L'analisi "Inorganic pollutants associated with particulate matter from an area near a petrochemical plant" del
dipartimento di Fisica e Chimica della Terra (Cfta), dell'Università degli studi di Palermo, mette in relazione la
presenza di sostanze cancerose e teratogene nel territorio di Gela e l'incenerimento di pet-coke.
Come attestano sentenze e condanne, a Gela come a Colleferro, Monselice e Bergamo, la sostanza è la stessa:
per mantenere a regime la macchina da soldi cementifera si passa inevitabilmente attraverso la predazione del
territorio e la minaccia mortale dell'inquinamento più incontrollato.

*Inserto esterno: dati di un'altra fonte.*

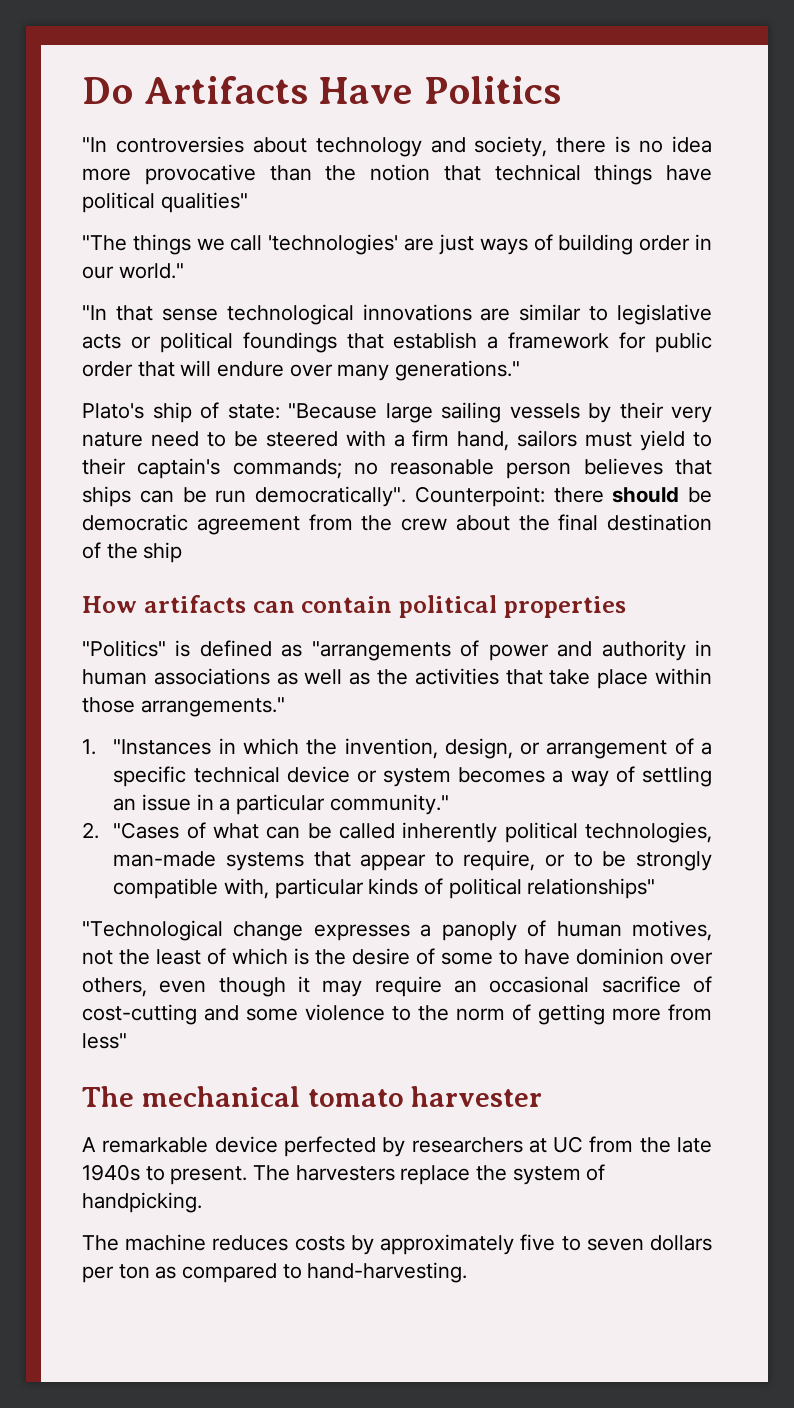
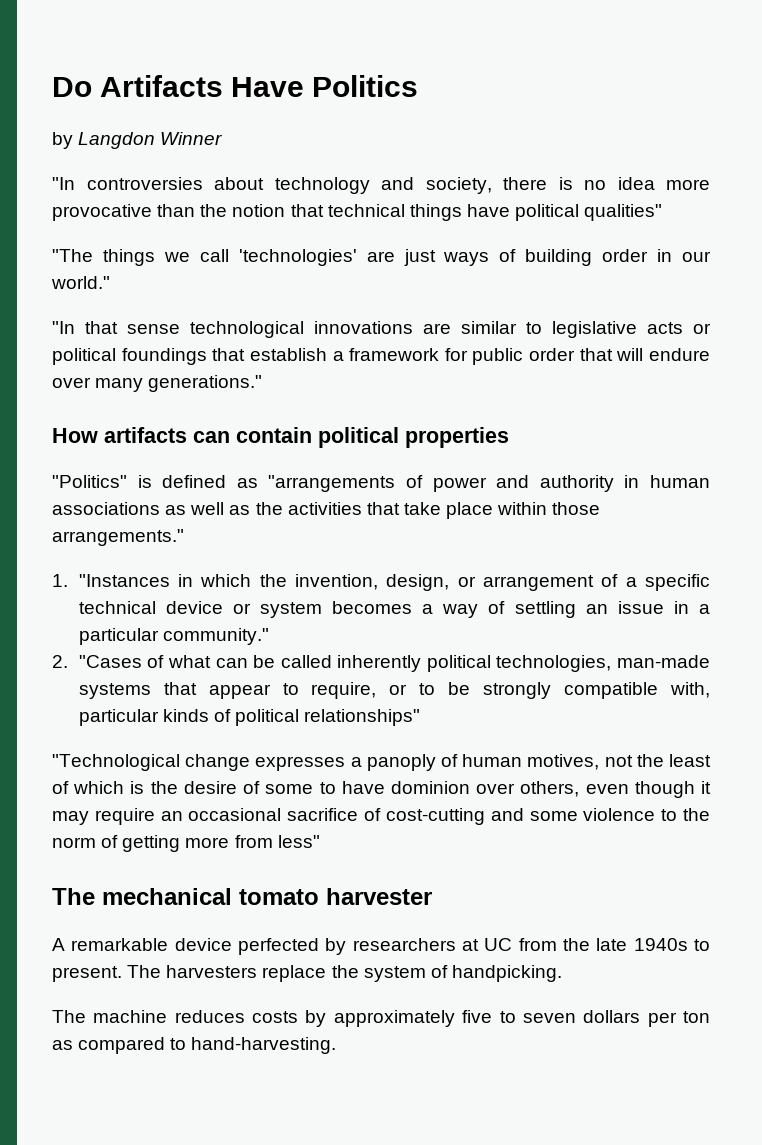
(561, 90) none -> [52,132,223,149] // by Langdon Winner
[82,402,712,423] [82,430,712,451] [82,458,712,479] [82,486,712,507] [82,514,712,535] [82,542,183,563] // Plato's ship of state: "Because large sailing vessels by their very nature need to be steered with a firm hand, sailors must yield to their captain's commands; no reasonable person believes that ships can be run democratically". Counterpoint: there should be democratic agreement from the crew about the final destination of the ship -> (263, 383) none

Il processo non sarebbe teoricamente impossibile: la stessa Italcementi potrebbe quasi sicuramente garantire un
ciclo che non comprometta l'ambiente. La realtà, però, è che per farlo dovrebbe sostenere costi che non si
sposano con l'avidità criminale che ormai da decenni caratterizza l'impianto di sfruttamento dell'ambiente che
si regge sulle grandi opere, sostenendo le entrate della mafia nelle molteplici forme attraverso cui (non) si
manifesta..
Il 22 dicembre 2008 l'Italia è stata condannata dall'Unione Europea poiché il combustibile da rifiuto, CDR (di
cui il pet-coke fa parte), e anche il CDR-Q, ossia della qualità migliore, va considerato non nuovo prodotto ma
rifiuto, e deve quindi sottostare alle norme di sicurezza relative.
Alla base di questa condanna sta il decreto legge del governo Berlusconi che riclassifica il CDR come prodotto
e non come rifiuto: il vecchio e trito giochetto dello spostamento delle soglie di sicurezza.
Il governo Monti (più tecnico) va oltre: nell'aprile di quest'anno il ministro Corrado Clini promuove un decreto
che fa uscire il pet-coke dalla gestione dei rifiuti e ne stabilisce l'impiego nei processi industriali e in particolare
nel settore del cemento. Lo stesso giochetto in pratica, ma costruito e realizzato meglio, con tanto di convegni e
studi compiuti da chi casualmente trae le risorse dalle aziende che poi hanno il vero profitto, come Italcementi.
Il sistema capital-intensive (quindi non sostenibile) dell'industria cementifera continua a poter contare
sull'appoggio di aziende private e politica che, nella forma delle grandi opere e nell'azione dei colossi
industriali, garantisce l'accesso alle risorse e la creazione del contesto ideale per l'infiltrazione mafiosa.
Tutto questo uccidendoci con sostanze tossiche, ricattandoci con la falsa promessa di posti di lavoro che,
quando ci sono, sono pochi ed espongono al maggior rischio di avvelenamento.
Quello che bisogna rifiutare è questo modello di intervento sull'ambiente e sulle condizioni di vita della
maggior parte delle persone. Banchieri, media, aziende monopolizzatrici, politici e funzionari collusi con le
mafie sono i rifiuti più pericolosi. E non hanno nulla di speciale.